C’est un long chemin avec des absences de part et d’autre mais j’ose espérer que malgré ma carrière mais enfants n’ont, un temps soit peu, jamais ressenti l’absence de leur mère.
Comment faire, selon vous, pour accroitre le nombre des femmes dans le Top management en Afrique ? La discrimination positive est-elle une bonne solution ?
Les femmes ne doivent plus se limiter qu’à un seul secteur et il faudrait améliorer l’accès à l’éducation.
Pour ce qui est de la discrimination positive le patronat sénégalais n’en est pas encore à ce stade. De ce fait, la question de savoir si la discrimination positive est une bonne solution, ne se pose pas pour l’instant.
En revanche, il vaudrait mieux se pencher sur la mise en application des égalités salariales entre les genres, pour laquelle une loi a été voté mais toujours pas mise en pratique.
L’expérience du Covid19 a démontré que les pays où la situation fut mieux gérée étaient dirigés par des femmes, comme la Finlande, la Nouvelle Zélande, l’Islande, ou l’Allemagne.

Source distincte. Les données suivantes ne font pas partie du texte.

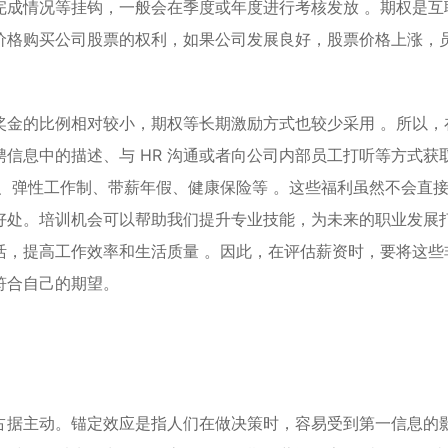
完成情况等挂钩，一般会在季度或年度进行考核发放 。期权是互
价格购买公司股票的权利，如果公司发展良好，股票价格上涨，
奖金的比例相对较小，期权等长期激励方式也较少采用 。所以，
信息中的描述、与 HR 沟通或者向公司内部员工打听等方式获
、弹性工作制、带薪年假、健康保险等 。这些福利虽然不会直
好处。培训机会可以帮助我们提升专业技能，为未来的职业发展
活，提高工作效率和生活质量 。因此，在评估薪资时，要将这些
符合自己的期望。
占据主动。锚定效应是指人们在做决策时，容易受到第一信息的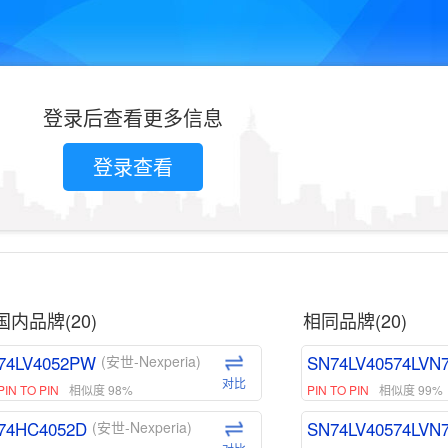
登录后查看更多信息
登录查看
国内品牌(20)
相同品牌(20)
74LV4052PW
SN74LV40574LVN
(安世-Nexperia)
对比
PIN TO PIN
相似度 98%
PIN TO PIN
相似度 99%
74HC4052D
SN74LV40574LVN
(安世-Nexperia)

Les femmes sont-elles meilleurs managers en situation de crise ?
Ceci est le paradoxe du genre et la gestion de la pandémie n’est qu’un exemple parmi tant d’autres. Les femmes dirigeantes ont été plus à l’aise grâce à leur style de communication et encore une fois une gestion collective et collaborative. Donc je dirais bien que les femmes sont bien meilleures que les hommes en situation de crise par ce fort instinct maternel et de survie.